Published: March 02, 2008 12:29 am    print this story  

Shrines to immigrant culture at risk

BY MIKE FAHER
The Tribune-Democrat

The immigrants who crowded into Cambria City in the late 1800s forged a hardscrabble and sometimes dangerous existence, toiling in thundering mills and cramped mines.

But the elegant churches they constructed rose above it all.

Even as ethnic lines blurred and heavy industry faded, those structures stood the test of time and have become inextricably intertwined with Johnstown’s cultural history.

That’s why the proposed closure of four of the neighborhood’s Catholic churches next year has struck a nerve throughout the Johnstown area and beyond.

“It is tragic. It’s devastating,” said Rosemary Pawlowski, executive director of Cambria City’s Bottle Works Ethnic Arts Center.

The neighborhood’s residents included many families from southern and eastern Europe. Historians say immigrants from those areas often were forced to take jobs that were more dangerous and lower-paying.

By 1880, about 85 percent of Cambria City’s residents were foreign-born.

They banded together along ethnic lines.

They built social clubs, and they built lavish churches that defied their meager economic means.

“Cambria City preserves a lot of the immigrant institutions,” said Richard Burkert, Johnstown Area Heritage Association executive director.

“I think the highest expression of that whole culture is the churches.”

That affiliation continues today. The neighborhood’s churches were an integral part of FolkFest and, more recently, of Cambria City Ethnic Festival.

Monsignor Raymond Balta, an Ethnic Festival organizer, acknowledged that closing four churches would be “a loss for the city.”

But Balta is vowing to continue the Labor Day celebration even if five Catholic parishes are merged into one.
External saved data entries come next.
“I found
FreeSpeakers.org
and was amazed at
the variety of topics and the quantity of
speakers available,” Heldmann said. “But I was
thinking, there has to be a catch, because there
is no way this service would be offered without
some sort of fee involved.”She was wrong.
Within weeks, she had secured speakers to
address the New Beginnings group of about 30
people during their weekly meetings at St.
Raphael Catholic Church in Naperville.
“I’m going to do my best to keep this going. It may be more important than ever,” said Balta, whose St. Mary’s Byzantine Catholic Church is not involved in the merger.

If the Altoona-Johnstown Roman Catholic Diocese’s plan is not changed, there would be a huge void at the 2009 Ethnic Festival.

And there would be an even larger void in the hearts of parishioners, residents and community leaders.

A church is featured prominently in Bottle Works’ logo. And Pawlowski said she still is stunned by the Cambria City landscape as it unfolds for drivers approaching from Brownstown.

“It takes your breath away,” she said. “You go down that hill and see all those church spires.”